I Can’t Believe I Just Watched This!: “Catch Hell”

Welcome to “I Can’t Believe I Just Watched This!” a new blog post series where I watch movies that sound bad and then write about them, mostly to see if they’re worth watching. The first film is “Catch Hell,” which was written and directed by its star, Ryan Phillippe.

Regan Pierce (Phillippe) is an actor seeking a film to catapult him back to the top. He goes down to Shreveport, Louisiana and stays in the world’s saddest Holiday Inn, preparing to shoot a new film. The day after he arrives, he’s picked up in a van by Michael (Ian Barford) and Junior (Stephen Louis Grush), who are basically the stock terrifying rednecks you find in a movie. They kidnap him, take him to a shack in the middle of the swamp and proceed to torture him over the next few days and leak nude pictures and send anti-Semetic and homophobic tweets from his account as retribution for Pierce sleeping with Michael’s wife, Diane (Joyful Drake).

Oh boy.

The biggest problem is I don’t care about Pierce at all. This is his story, one where he triumphs over his kidnappers and I just don’t care about what happens to him. He, like all of the other characters, feels generic. There are moments in the film where it feels like attempts are made to bring depth to the characters–okay, just Michael and Junior–but it never happens for Pierce. He’s just a generic celebrity. What attempts there are to give the captors depth comes with Junior showing kindness to Pierce and revealing he’s gay and maybe Michael trying to reconcile with his wife. But that’s it.

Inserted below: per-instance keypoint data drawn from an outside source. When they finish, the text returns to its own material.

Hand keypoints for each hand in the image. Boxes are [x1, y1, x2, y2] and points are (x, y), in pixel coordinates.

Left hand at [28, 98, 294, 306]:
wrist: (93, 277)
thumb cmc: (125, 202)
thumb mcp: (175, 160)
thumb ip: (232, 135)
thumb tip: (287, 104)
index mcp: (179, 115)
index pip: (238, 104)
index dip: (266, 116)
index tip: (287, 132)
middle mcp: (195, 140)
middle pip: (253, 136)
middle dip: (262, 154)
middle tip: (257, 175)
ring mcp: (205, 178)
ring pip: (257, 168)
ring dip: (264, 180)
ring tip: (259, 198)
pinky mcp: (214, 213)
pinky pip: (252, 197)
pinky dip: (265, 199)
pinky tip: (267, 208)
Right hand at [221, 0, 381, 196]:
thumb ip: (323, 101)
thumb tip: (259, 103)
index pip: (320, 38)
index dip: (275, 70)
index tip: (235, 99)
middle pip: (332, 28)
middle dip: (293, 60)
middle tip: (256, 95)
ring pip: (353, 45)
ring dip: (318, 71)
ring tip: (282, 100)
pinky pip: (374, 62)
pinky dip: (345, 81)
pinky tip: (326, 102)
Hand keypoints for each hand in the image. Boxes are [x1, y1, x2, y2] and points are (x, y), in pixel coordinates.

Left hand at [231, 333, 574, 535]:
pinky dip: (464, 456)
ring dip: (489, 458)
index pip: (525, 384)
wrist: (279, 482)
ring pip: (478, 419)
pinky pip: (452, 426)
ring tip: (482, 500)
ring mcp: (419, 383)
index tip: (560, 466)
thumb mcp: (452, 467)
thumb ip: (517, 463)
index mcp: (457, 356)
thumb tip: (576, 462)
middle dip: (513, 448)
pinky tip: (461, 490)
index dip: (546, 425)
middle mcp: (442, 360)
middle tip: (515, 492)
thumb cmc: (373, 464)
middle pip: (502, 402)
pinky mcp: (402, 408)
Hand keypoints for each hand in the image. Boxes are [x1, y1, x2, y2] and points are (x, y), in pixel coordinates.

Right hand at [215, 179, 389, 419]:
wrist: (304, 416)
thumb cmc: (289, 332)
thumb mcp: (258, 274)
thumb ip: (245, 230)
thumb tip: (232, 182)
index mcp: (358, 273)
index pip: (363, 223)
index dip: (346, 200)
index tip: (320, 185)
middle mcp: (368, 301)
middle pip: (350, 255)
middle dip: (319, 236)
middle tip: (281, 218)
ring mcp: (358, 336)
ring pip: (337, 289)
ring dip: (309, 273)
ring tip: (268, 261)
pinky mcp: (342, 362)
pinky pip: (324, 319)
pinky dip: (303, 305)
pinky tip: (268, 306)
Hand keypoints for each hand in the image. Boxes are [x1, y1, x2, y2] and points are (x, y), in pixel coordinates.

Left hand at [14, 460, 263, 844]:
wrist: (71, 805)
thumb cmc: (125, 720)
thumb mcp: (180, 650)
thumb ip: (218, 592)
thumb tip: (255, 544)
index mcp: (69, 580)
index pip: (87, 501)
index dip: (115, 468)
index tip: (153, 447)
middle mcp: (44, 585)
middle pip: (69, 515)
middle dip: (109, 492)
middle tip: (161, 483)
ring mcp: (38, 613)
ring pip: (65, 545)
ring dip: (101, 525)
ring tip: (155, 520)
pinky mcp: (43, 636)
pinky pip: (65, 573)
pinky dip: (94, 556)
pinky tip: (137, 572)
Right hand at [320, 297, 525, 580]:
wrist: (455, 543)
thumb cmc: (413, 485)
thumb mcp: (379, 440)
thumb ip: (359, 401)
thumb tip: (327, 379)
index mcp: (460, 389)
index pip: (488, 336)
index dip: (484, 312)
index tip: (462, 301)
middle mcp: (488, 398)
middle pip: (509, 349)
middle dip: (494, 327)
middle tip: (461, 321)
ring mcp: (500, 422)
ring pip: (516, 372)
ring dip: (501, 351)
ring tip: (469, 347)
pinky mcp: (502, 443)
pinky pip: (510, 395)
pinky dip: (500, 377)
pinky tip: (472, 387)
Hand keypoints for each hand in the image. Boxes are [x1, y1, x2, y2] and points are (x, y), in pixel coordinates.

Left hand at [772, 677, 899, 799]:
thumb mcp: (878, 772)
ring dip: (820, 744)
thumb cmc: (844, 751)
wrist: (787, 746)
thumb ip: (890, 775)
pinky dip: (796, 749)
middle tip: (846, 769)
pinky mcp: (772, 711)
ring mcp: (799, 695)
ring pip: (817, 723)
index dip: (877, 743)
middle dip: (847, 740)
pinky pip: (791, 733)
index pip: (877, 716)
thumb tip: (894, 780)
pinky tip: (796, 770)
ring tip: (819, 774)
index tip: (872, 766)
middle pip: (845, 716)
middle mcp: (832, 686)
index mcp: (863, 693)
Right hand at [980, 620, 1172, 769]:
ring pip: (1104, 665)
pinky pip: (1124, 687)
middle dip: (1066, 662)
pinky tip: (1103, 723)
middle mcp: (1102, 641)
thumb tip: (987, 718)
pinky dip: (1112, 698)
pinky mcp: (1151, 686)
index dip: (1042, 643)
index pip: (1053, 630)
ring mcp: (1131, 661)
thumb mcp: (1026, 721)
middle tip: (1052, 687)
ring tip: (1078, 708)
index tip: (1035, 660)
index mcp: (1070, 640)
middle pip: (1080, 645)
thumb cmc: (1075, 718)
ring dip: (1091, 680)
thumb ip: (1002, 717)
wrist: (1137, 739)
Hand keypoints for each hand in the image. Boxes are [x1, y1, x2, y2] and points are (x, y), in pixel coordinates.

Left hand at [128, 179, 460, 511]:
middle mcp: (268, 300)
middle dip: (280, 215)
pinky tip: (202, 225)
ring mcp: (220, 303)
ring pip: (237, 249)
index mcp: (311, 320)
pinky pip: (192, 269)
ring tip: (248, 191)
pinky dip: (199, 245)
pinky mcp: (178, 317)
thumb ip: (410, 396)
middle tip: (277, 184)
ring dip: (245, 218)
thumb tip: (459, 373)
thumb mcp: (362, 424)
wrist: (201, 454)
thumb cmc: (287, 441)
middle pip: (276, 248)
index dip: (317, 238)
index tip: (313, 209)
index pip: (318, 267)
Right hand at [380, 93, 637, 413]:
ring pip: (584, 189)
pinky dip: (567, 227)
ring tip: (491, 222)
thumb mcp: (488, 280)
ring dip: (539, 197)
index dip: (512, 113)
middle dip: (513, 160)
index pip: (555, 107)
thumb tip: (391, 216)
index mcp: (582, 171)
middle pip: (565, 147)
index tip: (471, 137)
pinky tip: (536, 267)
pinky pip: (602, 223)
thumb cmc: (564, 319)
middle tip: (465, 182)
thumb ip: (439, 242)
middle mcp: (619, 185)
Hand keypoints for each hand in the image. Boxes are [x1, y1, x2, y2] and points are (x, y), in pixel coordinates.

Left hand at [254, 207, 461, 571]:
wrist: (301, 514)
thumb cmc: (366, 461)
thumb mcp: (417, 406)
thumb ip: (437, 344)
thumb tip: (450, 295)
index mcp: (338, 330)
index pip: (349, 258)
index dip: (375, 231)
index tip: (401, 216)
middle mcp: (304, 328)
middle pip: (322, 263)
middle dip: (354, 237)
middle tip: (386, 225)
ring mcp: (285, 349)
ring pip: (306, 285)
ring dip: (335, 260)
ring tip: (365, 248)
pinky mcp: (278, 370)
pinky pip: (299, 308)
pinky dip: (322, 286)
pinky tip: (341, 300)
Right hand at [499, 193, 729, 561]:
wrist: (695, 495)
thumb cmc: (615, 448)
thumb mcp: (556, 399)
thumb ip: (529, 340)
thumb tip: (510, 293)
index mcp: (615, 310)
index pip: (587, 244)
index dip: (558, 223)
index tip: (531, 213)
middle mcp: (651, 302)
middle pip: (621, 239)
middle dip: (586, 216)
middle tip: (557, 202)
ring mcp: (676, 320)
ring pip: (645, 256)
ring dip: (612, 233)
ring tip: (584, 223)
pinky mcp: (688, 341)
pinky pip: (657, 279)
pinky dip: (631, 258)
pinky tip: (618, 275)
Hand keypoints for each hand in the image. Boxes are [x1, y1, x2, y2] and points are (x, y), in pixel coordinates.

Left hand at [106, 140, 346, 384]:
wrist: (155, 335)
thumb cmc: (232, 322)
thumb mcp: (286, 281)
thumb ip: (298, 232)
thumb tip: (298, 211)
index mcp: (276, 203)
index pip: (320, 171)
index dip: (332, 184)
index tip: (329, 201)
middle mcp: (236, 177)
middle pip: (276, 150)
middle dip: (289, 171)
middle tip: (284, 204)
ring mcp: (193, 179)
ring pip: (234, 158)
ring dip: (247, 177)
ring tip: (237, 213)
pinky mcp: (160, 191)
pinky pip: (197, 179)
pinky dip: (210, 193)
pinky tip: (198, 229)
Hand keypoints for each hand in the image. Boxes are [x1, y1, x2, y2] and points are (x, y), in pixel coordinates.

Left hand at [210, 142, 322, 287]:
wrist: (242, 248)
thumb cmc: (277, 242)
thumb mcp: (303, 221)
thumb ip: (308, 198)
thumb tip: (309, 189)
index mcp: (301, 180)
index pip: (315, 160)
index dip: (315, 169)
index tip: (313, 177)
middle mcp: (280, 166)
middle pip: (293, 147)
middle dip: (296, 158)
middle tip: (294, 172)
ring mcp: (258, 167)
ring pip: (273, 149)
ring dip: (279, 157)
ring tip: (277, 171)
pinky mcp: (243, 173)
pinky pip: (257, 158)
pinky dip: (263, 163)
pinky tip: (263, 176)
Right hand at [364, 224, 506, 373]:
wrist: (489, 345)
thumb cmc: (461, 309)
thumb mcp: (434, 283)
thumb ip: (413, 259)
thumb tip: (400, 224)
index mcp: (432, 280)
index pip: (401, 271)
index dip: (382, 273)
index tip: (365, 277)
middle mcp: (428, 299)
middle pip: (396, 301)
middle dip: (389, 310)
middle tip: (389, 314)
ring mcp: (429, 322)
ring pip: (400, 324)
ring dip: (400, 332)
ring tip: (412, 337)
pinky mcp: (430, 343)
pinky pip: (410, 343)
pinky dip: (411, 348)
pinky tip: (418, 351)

Another problem with the film is how poorly paced it feels. The first fifteen minutes has moments of trying to feel suspenseful, such as a scene where Pierce is in the fitness center of his hotel, but we just jump to him being kidnapped and then that goes straight to the torturing, which goes straight to 11 in terms of intensity and instead of building gradually. Although this may speak more to Michael being a terrible captor, it doesn’t work dramatically for the film.

The odd thing is the film is somehow entertaining. There are moments meant to be suspenseful that end up being humorous, like Pierce working out in the fitness center as a housekeeper slowly wipes off the window, which does lead to it being an entertaining film. But the film manages to not be unbearably bad because Grush and Barford give fantastic performances in this film. Although they are given rather cartoonish characters to play–Barford more so than Grush–the performances help make the captors a bit human.

The problem is they are not giving transcendent performances in this film that suddenly makes it worth watching. I had already seen Barford and Grush in something and it was “The March” at Steppenwolf, which I enjoyed. The film is ultimately rather dumb in terms of plot points and is supposed to make us rally around someone, but there’s no one worth rallying around. But I have to give it credit for keeping me entertained and not having an entirely baffling premise.

Also, the end credits play over footage of Junior dancing in a gator skin while Pierce laughs. So, that’s amusing and a bizarre note to end on.

Verdict: Skip, but if there’s video of the end credits, watch that because it’s bizarre enough to warrant a watch.